*EXERCISE DESCRIPTION:*
Transcribe the lines below verbatim, skipping the images.

*DATA FOR REVIEW:*
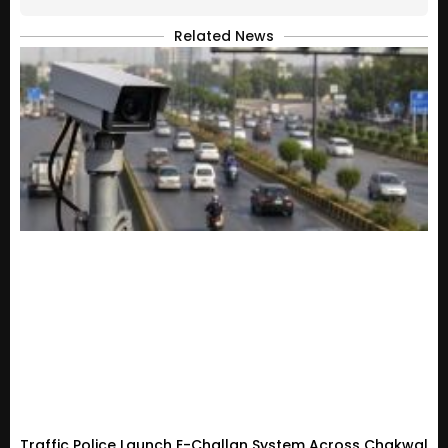
Related News
Traffic Police Launch E-Challan System Across Chakwal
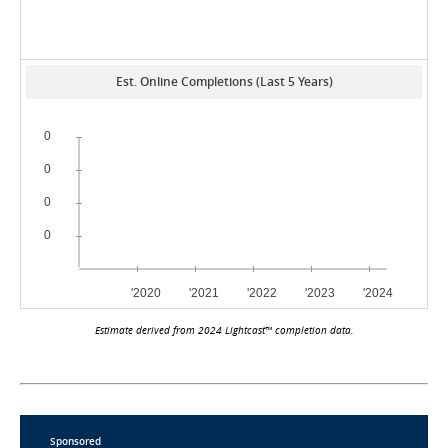
Est. Online Completions (Last 5 Years)
Estimate derived from 2024 Lightcast™ completion data.
Sponsored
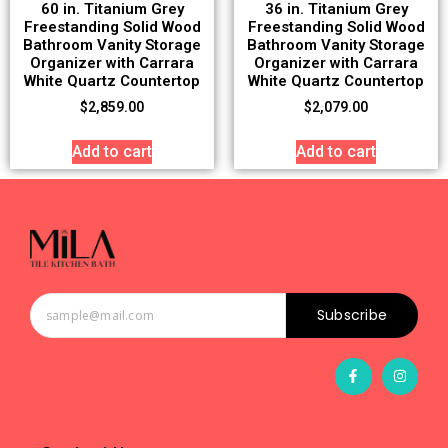
60 in. Titanium Grey
36 in. Titanium Grey
Freestanding Solid Wood
Freestanding Solid Wood
Bathroom Vanity Storage
Bathroom Vanity Storage
Organizer with Carrara
Organizer with Carrara
White Quartz Countertop
White Quartz Countertop
$
2,859.00
$
2,079.00
Add to cart
Add to cart
Subscribe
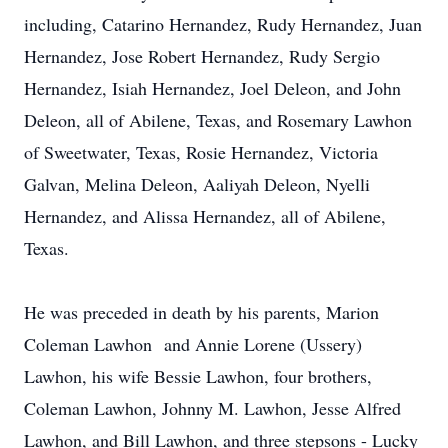
including, Catarino Hernandez, Rudy Hernandez, Juan
Hernandez, Jose Robert Hernandez, Rudy Sergio
Hernandez, Isiah Hernandez, Joel Deleon, and John
Deleon, all of Abilene, Texas, and Rosemary Lawhon
of Sweetwater, Texas, Rosie Hernandez, Victoria
Galvan, Melina Deleon, Aaliyah Deleon, Nyelli
Hernandez, and Alissa Hernandez, all of Abilene,
Texas.
He was preceded in death by his parents, Marion
Coleman Lawhon and Annie Lorene (Ussery)
Lawhon, his wife Bessie Lawhon, four brothers,
Coleman Lawhon, Johnny M. Lawhon, Jesse Alfred
Lawhon, and Bill Lawhon, and three stepsons - Lucky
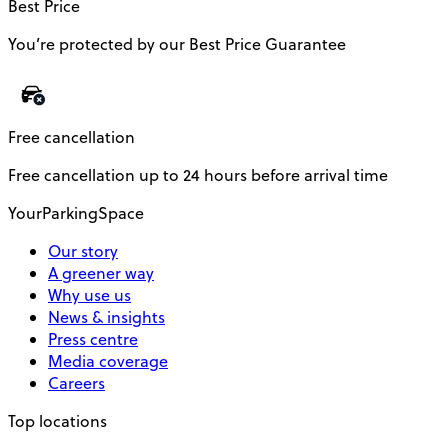
Best Price
You’re protected by our Best Price Guarantee
Free cancellation
Free cancellation up to 24 hours before arrival time
YourParkingSpace
Our story
A greener way
Why use us
News & insights
Press centre
Media coverage
Careers
Top locations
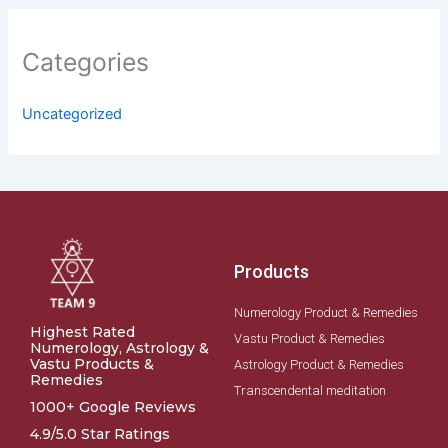
Categories
Uncategorized
Products
Numerology Product & Remedies
Highest Rated
Vastu Product & Remedies
Numerology, Astrology &
Vastu Products &
Astrology Product & Remedies
Remedies
Transcendental meditation
1000+ Google Reviews
4.9/5.0 Star Ratings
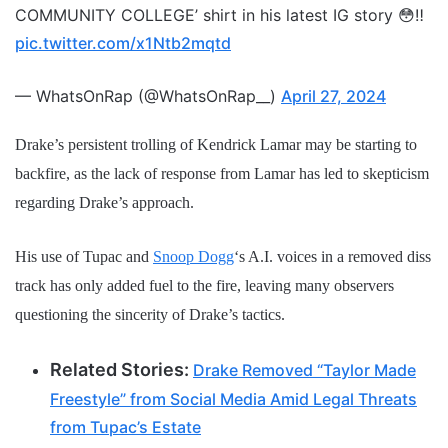
COMMUNITY COLLEGE’ shirt in his latest IG story 😳‼️
pic.twitter.com/x1Ntb2mqtd
— WhatsOnRap (@WhatsOnRap__)
April 27, 2024
Drake’s persistent trolling of Kendrick Lamar may be starting to
backfire, as the lack of response from Lamar has led to skepticism
regarding Drake’s approach.
His use of Tupac and
Snoop Dogg
‘s A.I. voices in a removed diss
track has only added fuel to the fire, leaving many observers
questioning the sincerity of Drake’s tactics.
Related Stories:
Drake Removed “Taylor Made
Freestyle” from Social Media Amid Legal Threats
from Tupac’s Estate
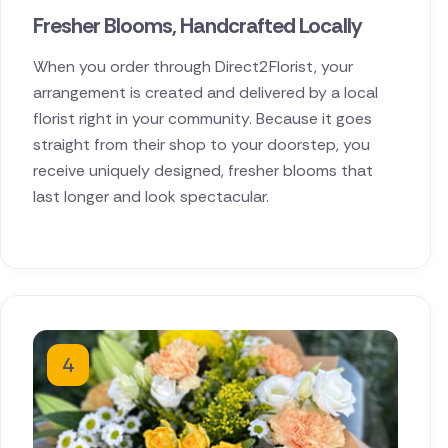
Fresher Blooms, Handcrafted Locally
When you order through Direct2Florist, your
arrangement is created and delivered by a local
florist right in your community. Because it goes
straight from their shop to your doorstep, you
receive uniquely designed, fresher blooms that
last longer and look spectacular.
4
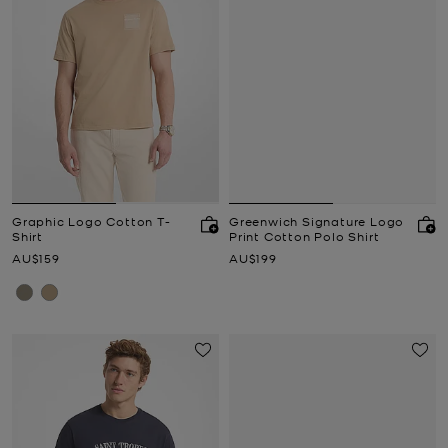
Graphic Logo Cotton T-
Greenwich Signature Logo
Shirt
Print Cotton Polo Shirt
Now
Now
AU$159
AU$199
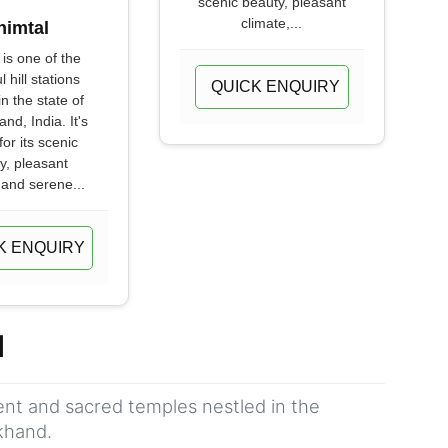
scenic beauty, pleasant
climate,...
himtal
 is one of the
l hill stations
QUICK ENQUIRY
in the state of
nd, India. It's
or its scenic
y, pleasant
 and serene...
K ENQUIRY
d
ient and sacred temples nestled in the
khand.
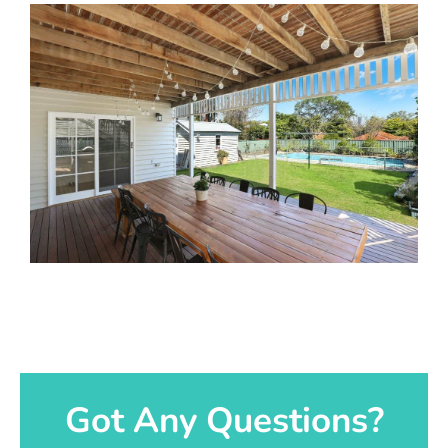
Got Any Questions?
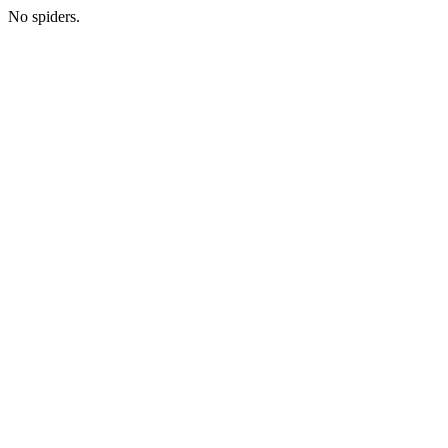
No spiders.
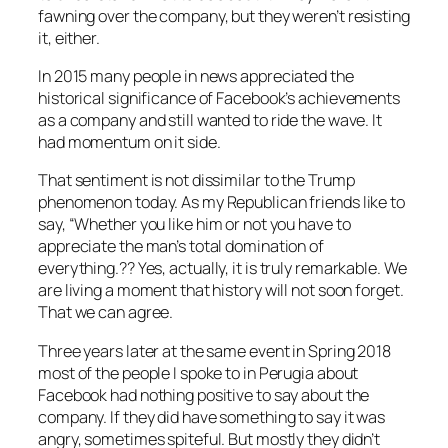
fawning over the company, but they weren’t resisting
it, either.
In 2015 many people in news appreciated the
historical significance of Facebook’s achievements
as a company and still wanted to ride the wave. It
had momentum on it side.
That sentiment is not dissimilar to the Trump
phenomenon today. As my Republican friends like to
say,
“Whether you like him or not you have to
appreciate the man’s total domination of
everything.??
Yes, actually, it is truly remarkable. We
are living a moment that history will not soon forget.
That we can agree.
Three years later at the same event in Spring 2018
most of the people I spoke to in Perugia about
Facebook had nothing positive to say about the
company. If they did have something to say it was
angry, sometimes spiteful. But mostly they didn’t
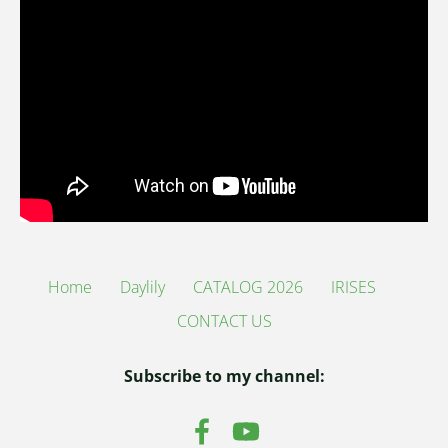
Home
Daylily
CATALOG 2026
IRISES
CONTACT US
Subscribe to my channel:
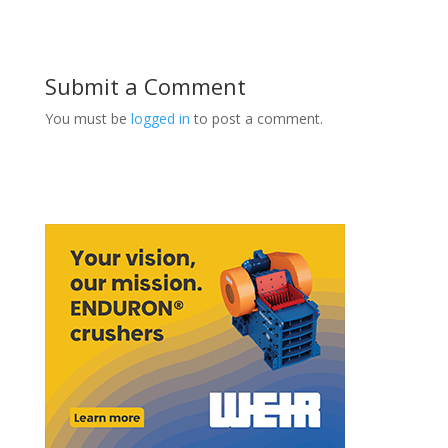
Submit a Comment
You must be
logged in
to post a comment.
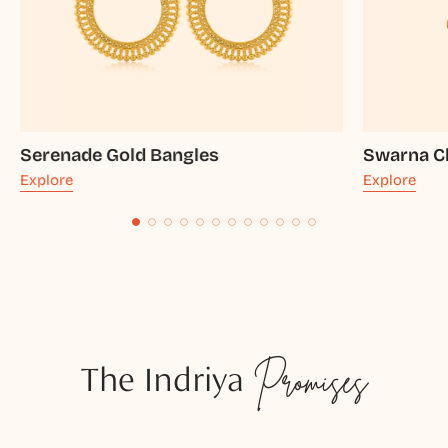
Serenade Gold Bangles
Swarna C
Explore
Explore
The Indriya
Promises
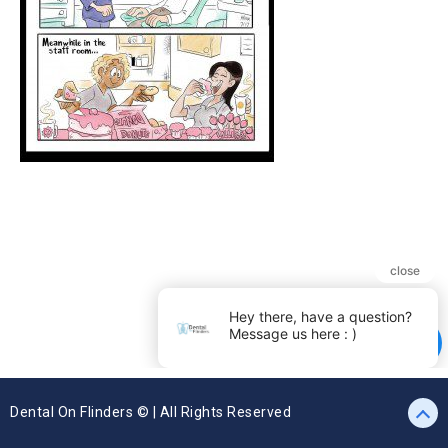
Dental On Flinders © | All Rights Reserved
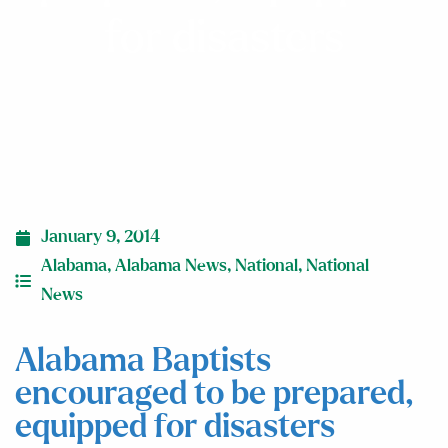
for disasters
January 9, 2014
Alabama
,
Alabama News
,
National
,
National
News
Alabama Baptists
encouraged to be prepared,
equipped for disasters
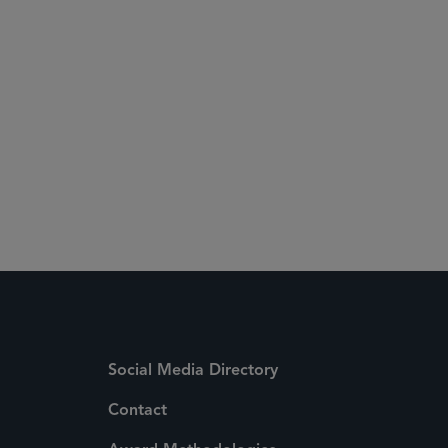
Social Media Directory
Contact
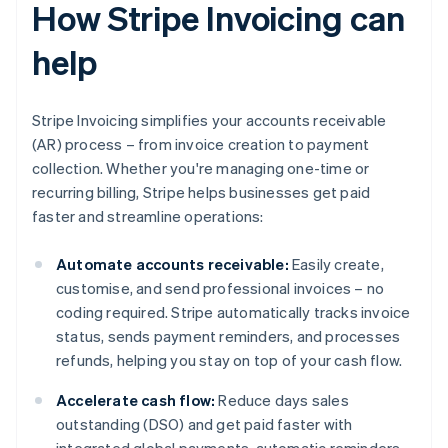
How Stripe Invoicing can
help
Stripe Invoicing simplifies your accounts receivable
(AR) process – from invoice creation to payment
collection. Whether you're managing one-time or
recurring billing, Stripe helps businesses get paid
faster and streamline operations:
Automate accounts receivable:
Easily create,
customise, and send professional invoices – no
coding required. Stripe automatically tracks invoice
status, sends payment reminders, and processes
refunds, helping you stay on top of your cash flow.
Accelerate cash flow:
Reduce days sales
outstanding (DSO) and get paid faster with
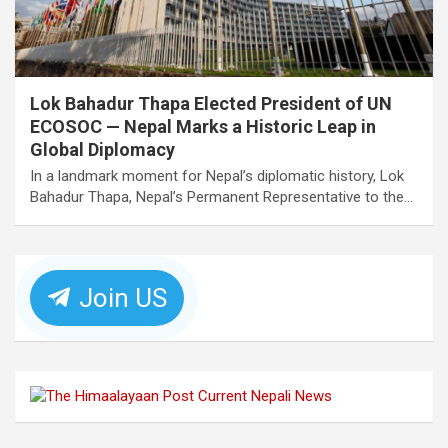
Lok Bahadur Thapa Elected President of UN
ECOSOC — Nepal Marks a Historic Leap in
Global Diplomacy
In a landmark moment for Nepal’s diplomatic history, Lok
Bahadur Thapa, Nepal’s Permanent Representative to the…
Join US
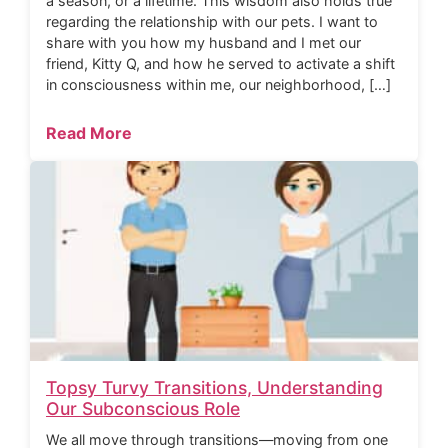
a season, or a lifetime. This wisdom also holds true
regarding the relationship with our pets. I want to
share with you how my husband and I met our
friend, Kitty Q, and how he served to activate a shift
in consciousness within me, our neighborhood, […]
Read More
Topsy Turvy Transitions, Understanding
Our Subconscious Role
We all move through transitions—moving from one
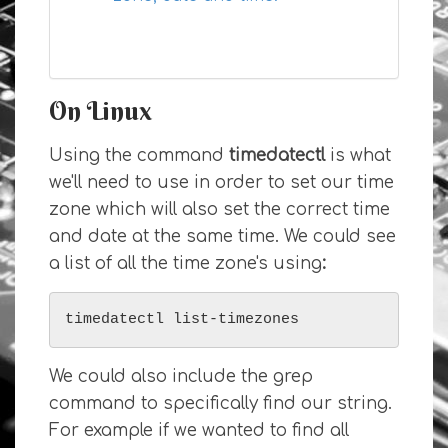
On Linux
Using the command
timedatectl
is what
we'll need to use in order to set our time
zone which will also set the correct time
and date at the same time. We could see
a list of all the time zone's using
:
timedatectl list-timezones
We could also include the grep
command to specifically find our string.
For example if we wanted to find all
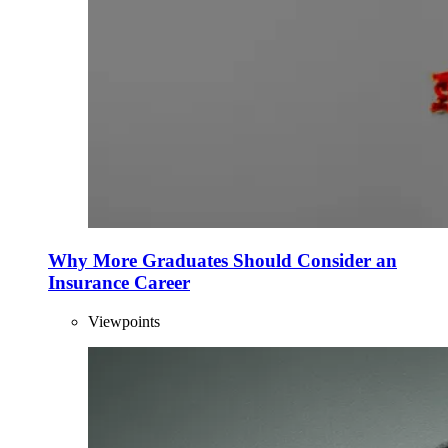
Why More Graduates Should Consider an
Insurance Career
Viewpoints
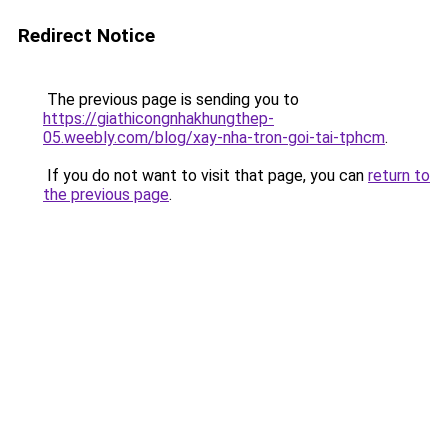
Redirect Notice
The previous page is sending you to
https://giathicongnhakhungthep-
05.weebly.com/blog/xay-nha-tron-goi-tai-tphcm
.
If you do not want to visit that page, you can
return to
the previous page
.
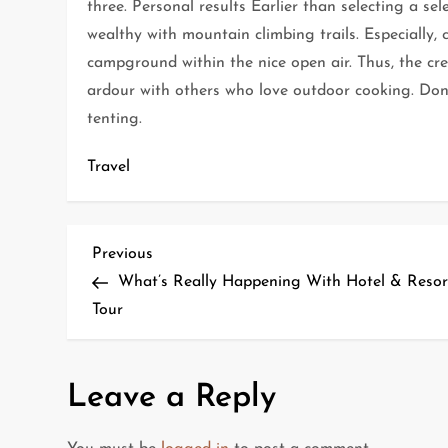
three. Personal results Earlier than selecting a sel
wealthy with mountain climbing trails. Especially,
campground within the nice open air. Thus, the cr
ardour with others who love outdoor cooking. Don
tenting.
Travel
P
Previous
Previous
Post
What’s Really Happening With Hotel & Resor
o
Tour
s
t
Leave a Reply
n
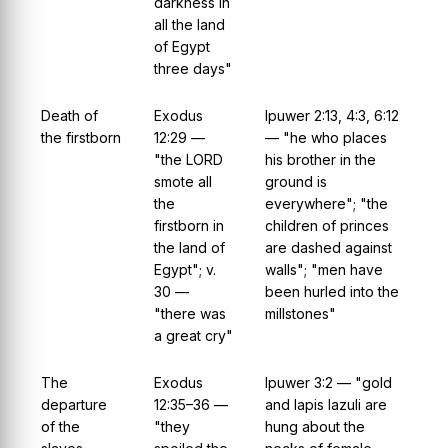
darkness in
all the land
of Egypt
three days"
Death of
Exodus
Ipuwer 2:13, 4:3, 6:12
the firstborn
12:29 —
— "he who places
"the LORD
his brother in the
smote all
ground is
the
everywhere"; "the
firstborn in
children of princes
the land of
are dashed against
Egypt"; v.
walls"; "men have
30 —
been hurled into the
"there was
millstones"
a great cry"
The
Exodus
Ipuwer 3:2 — "gold
departure
12:35–36 —
and lapis lazuli are
of the
"they
hung about the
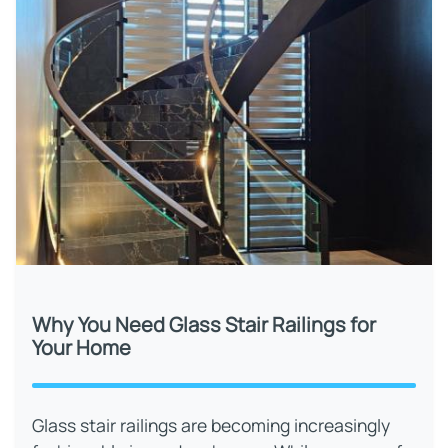
Why You Need Glass Stair Railings for
Your Home
Glass stair railings are becoming increasingly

*ANSWER TO THE EXERCISE:*
Related News
Traffic Police Launch E-Challan System Across Chakwal
Est. Online Completions (Last 5 Years)
Estimate derived from 2024 Lightcast™ completion data.
Sponsored
60 in. Titanium Grey
36 in. Titanium Grey
Freestanding Solid Wood
Freestanding Solid Wood
Bathroom Vanity Storage
Bathroom Vanity Storage
Organizer with Carrara
Organizer with Carrara
White Quartz Countertop
White Quartz Countertop
$
2,859.00
$
2,079.00
Add to cart
Add to cart
Subscribe
including, Catarino Hernandez, Rudy Hernandez, Juan
Hernandez, Jose Robert Hernandez, Rudy Sergio
Hernandez, Isiah Hernandez, Joel Deleon, and John
Deleon, all of Abilene, Texas, and Rosemary Lawhon
of Sweetwater, Texas, Rosie Hernandez, Victoria
Galvan, Melina Deleon, Aaliyah Deleon, Nyelli
Hernandez, and Alissa Hernandez, all of Abilene,
Texas.
He was preceded in death by his parents, Marion
Coleman Lawhon and Annie Lorene (Ussery)
Lawhon, his wife Bessie Lawhon, four brothers,
Coleman Lawhon, Johnny M. Lawhon, Jesse Alfred
Lawhon, and Bill Lawhon, and three stepsons - Lucky
Best Price
You’re protected by our Best Price Guarantee
Free cancellation
Free cancellation up to 24 hours before arrival time
YourParkingSpace
Our story
A greener way
Why use us
News & insights
Press centre
Media coverage
Careers
Top locations
Categories
Uncategorized
Products
Numerology Product & Remedies
Highest Rated
Vastu Product & Remedies
Numerology, Astrology &
Vastu Products &
Astrology Product & Remedies
Remedies
Transcendental meditation
1000+ Google Reviews
4.9/5.0 Star Ratings
COMMUNITY COLLEGE’ shirt in his latest IG story 😳‼️
pic.twitter.com/x1Ntb2mqtd
— WhatsOnRap (@WhatsOnRap__)
April 27, 2024
Drake’s persistent trolling of Kendrick Lamar may be starting to
backfire, as the lack of response from Lamar has led to skepticism
regarding Drake’s approach.
His use of Tupac and
Snoop Dogg
‘s A.I. voices in a removed diss
track has only added fuel to the fire, leaving many observers
questioning the sincerity of Drake’s tactics.
Related Stories:
Drake Removed “Taylor Made
Freestyle” from Social Media Amid Legal Threats
from Tupac’s Estate
Fresher Blooms, Handcrafted Locally
When you order through Direct2Florist, your
arrangement is created and delivered by a local
florist right in your community. Because it goes
straight from their shop to your doorstep, you
receive uniquely designed, fresher blooms that
last longer and look spectacular.
4
Graphic Logo Cotton T-
Greenwich Signature Logo
Shirt
Print Cotton Polo Shirt
Now
Now
AU$159
AU$199
scenic beauty, pleasant
climate,...
himtal
 is one of the
l hill stations
QUICK ENQUIRY
in the state of
nd, India. It's
or its scenic
y, pleasant
 and serene...
K ENQUIRY
d
ient and sacred temples nestled in the
khand.
Got Any Questions?
No spiders.
fawning over the company, but they weren’t resisting
it, either.
In 2015 many people in news appreciated the
historical significance of Facebook’s achievements
as a company and still wanted to ride the wave. It
had momentum on it side.
That sentiment is not dissimilar to the Trump
phenomenon today. As my Republican friends like to
say,
“Whether you like him or not you have to
appreciate the man’s total domination of
everything.??
Yes, actually, it is truly remarkable. We
are living a moment that history will not soon forget.
That we can agree.
Three years later at the same event in Spring 2018
most of the people I spoke to in Perugia about
Facebook had nothing positive to say about the
company. If they did have something to say it was
angry, sometimes spiteful. But mostly they didn’t
Home
Daylily
CATALOG 2026
IRISES
CONTACT US
Subscribe to my channel:
Submit a Comment
You must be
logged in
to post a comment.
Serenade Gold Bangles
Swarna C
Explore
Explore
The Indriya
Promises
Dental On Flinders © | All Rights Reserved
for disasters
January 9, 2014
Alabama
,
Alabama News
,
National
,
National
News
Alabama Baptists
encouraged to be prepared,
equipped for disasters
Social Media Directory
Contact
How Stripe Invoicing can
help
Stripe Invoicing simplifies your accounts receivable
(AR) process – from invoice creation to payment
collection. Whether you're managing one-time or
recurring billing, Stripe helps businesses get paid
faster and streamline operations:
Automate accounts receivable:
Easily create,
customise, and send professional invoices – no
coding required. Stripe automatically tracks invoice
status, sends payment reminders, and processes
refunds, helping you stay on top of your cash flow.
Accelerate cash flow:
Reduce days sales
outstanding (DSO) and get paid faster with
Lok Bahadur Thapa Elected President of UN
ECOSOC — Nepal Marks a Historic Leap in
Global Diplomacy
In a landmark moment for Nepal’s diplomatic history, Lok
Bahadur Thapa, Nepal’s Permanent Representative to the…
Join US
a season, or a lifetime. This wisdom also holds true
regarding the relationship with our pets. I want to
share with you how my husband and I met our
friend, Kitty Q, and how he served to activate a shift
in consciousness within me, our neighborhood, […]
Read More
Topsy Turvy Transitions, Understanding
Our Subconscious Role
We all move through transitions—moving from one
On Linux
Using the command
timedatectl
is what
we'll need to use in order to set our time
zone which will also set the correct time
and date at the same time. We could see
a list of all the time zone's using
:
timedatectl list-timezones
We could also include the grep
command to specifically find our string.
For example if we wanted to find all
Why More Graduates Should Consider an
Insurance Career
Viewpoints
Redirect Notice
The previous page is sending you to
https://giathicongnhakhungthep-
05.weebly.com/blog/xay-nha-tron-goi-tai-tphcm
.
If you do not want to visit that page, you can
return to
the previous page
.
three. Personal results Earlier than selecting a sel
wealthy with mountain climbing trails. Especially,
campground within the nice open air. Thus, the cr
ardour with others who love outdoor cooking. Don
tenting.
Travel
P
Previous
Previous
Post
What’s Really Happening With Hotel & Resor
o
Tour
s
t
Leave a Reply
n
darkness in
all the land
of Egypt
three days"
Death of
Exodus
Ipuwer 2:13, 4:3, 6:12
the firstborn
12:29 —
— "he who places
"the LORD
his brother in the
smote all
ground is
the
everywhere"; "the
firstborn in
children of princes
the land of
are dashed against
Egypt"; v.
walls"; "men have
30 —
been hurled into the
"there was
millstones"
a great cry"
The
Exodus
Ipuwer 3:2 — "gold
departure
12:35–36 —
and lapis lazuli are
of the
"they
hung about the
Why You Need Glass Stair Railings for
Your Home
Glass stair railings are becoming increasingly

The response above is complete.